## Your task
Everything from the line holding "<p>Overall, not too" through the last line below must be repeated exactly, and nothing else.

## Information

____

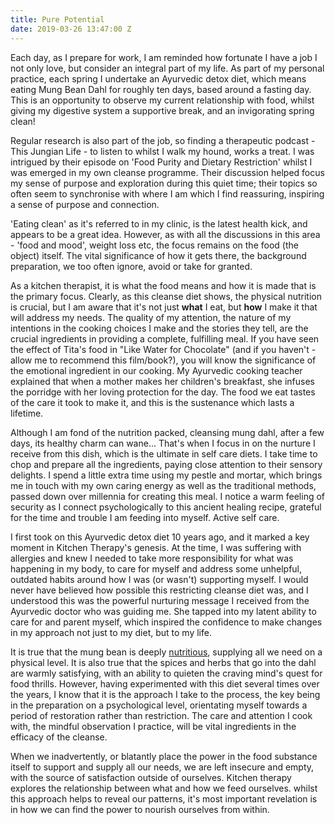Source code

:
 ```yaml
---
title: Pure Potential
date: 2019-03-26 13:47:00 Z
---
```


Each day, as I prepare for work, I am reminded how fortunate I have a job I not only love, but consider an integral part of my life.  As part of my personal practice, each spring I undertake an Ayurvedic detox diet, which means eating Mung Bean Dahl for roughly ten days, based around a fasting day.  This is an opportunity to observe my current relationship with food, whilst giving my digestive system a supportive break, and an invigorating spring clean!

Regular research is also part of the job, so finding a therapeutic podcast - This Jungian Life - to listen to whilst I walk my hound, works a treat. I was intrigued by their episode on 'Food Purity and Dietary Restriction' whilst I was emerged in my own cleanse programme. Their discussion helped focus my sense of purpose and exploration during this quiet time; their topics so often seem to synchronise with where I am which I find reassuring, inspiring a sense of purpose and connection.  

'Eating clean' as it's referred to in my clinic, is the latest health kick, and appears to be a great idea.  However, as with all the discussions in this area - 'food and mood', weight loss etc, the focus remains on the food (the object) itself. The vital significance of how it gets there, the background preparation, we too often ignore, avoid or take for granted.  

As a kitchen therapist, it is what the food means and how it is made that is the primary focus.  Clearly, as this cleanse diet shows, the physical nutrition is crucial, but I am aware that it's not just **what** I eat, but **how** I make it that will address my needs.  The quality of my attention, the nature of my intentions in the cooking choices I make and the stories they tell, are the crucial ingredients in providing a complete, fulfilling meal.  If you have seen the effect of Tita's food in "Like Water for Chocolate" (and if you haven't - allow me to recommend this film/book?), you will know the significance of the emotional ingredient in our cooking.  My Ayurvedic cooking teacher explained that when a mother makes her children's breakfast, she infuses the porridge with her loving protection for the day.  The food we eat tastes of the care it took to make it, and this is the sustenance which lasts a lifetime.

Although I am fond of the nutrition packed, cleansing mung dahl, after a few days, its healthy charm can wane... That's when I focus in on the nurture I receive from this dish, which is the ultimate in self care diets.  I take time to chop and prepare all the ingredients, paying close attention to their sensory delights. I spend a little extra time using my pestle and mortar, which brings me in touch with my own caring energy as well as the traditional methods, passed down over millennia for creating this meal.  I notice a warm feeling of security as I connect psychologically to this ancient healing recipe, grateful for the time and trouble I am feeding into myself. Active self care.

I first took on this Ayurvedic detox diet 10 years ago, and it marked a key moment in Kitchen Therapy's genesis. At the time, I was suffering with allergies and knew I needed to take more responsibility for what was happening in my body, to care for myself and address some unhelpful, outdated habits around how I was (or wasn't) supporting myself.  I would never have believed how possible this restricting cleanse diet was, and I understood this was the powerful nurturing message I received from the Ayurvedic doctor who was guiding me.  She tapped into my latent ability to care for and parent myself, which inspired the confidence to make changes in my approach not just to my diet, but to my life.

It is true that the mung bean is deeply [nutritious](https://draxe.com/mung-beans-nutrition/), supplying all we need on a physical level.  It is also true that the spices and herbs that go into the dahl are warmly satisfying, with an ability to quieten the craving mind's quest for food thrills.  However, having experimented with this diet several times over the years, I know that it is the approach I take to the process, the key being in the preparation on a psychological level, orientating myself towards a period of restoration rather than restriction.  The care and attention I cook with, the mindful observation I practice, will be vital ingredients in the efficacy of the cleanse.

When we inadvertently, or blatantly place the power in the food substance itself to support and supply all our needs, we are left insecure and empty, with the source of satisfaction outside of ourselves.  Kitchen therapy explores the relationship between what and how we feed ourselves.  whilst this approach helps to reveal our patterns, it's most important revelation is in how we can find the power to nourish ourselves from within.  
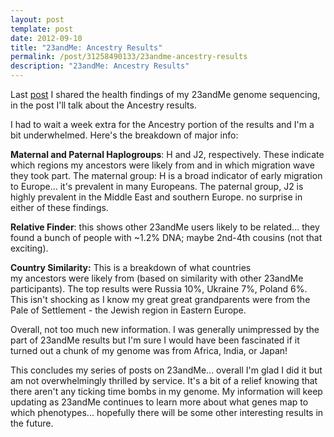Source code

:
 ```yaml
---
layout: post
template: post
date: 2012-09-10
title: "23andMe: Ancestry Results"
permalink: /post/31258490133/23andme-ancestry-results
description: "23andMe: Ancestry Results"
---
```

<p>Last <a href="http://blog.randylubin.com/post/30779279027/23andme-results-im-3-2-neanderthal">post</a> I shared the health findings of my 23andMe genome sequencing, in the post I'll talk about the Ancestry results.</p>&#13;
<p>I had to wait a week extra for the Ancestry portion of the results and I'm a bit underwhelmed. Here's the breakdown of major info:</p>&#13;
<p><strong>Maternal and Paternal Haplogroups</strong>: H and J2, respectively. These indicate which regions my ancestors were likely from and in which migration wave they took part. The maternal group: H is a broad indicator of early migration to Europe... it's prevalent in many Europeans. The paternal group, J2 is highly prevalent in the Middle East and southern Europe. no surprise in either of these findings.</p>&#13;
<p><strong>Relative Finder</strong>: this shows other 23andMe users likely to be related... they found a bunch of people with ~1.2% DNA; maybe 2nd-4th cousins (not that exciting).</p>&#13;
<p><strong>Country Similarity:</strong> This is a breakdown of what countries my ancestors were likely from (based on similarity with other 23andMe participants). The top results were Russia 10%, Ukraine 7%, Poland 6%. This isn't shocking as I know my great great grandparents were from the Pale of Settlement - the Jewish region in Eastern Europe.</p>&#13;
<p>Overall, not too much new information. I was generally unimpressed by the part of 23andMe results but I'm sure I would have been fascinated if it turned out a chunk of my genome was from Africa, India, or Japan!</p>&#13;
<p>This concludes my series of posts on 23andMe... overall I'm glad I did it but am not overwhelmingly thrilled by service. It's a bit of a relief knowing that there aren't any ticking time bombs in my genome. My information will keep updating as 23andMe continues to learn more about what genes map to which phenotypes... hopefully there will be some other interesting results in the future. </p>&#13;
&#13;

____

## Solution for this task
<p>Overall, not too much new information. I was generally unimpressed by the part of 23andMe results but I'm sure I would have been fascinated if it turned out a chunk of my genome was from Africa, India, or Japan!</p>&#13;
<p>This concludes my series of posts on 23andMe... overall I'm glad I did it but am not overwhelmingly thrilled by service. It's a bit of a relief knowing that there aren't any ticking time bombs in my genome. My information will keep updating as 23andMe continues to learn more about what genes map to which phenotypes... hopefully there will be some other interesting results in the future. </p>&#13;
&#13;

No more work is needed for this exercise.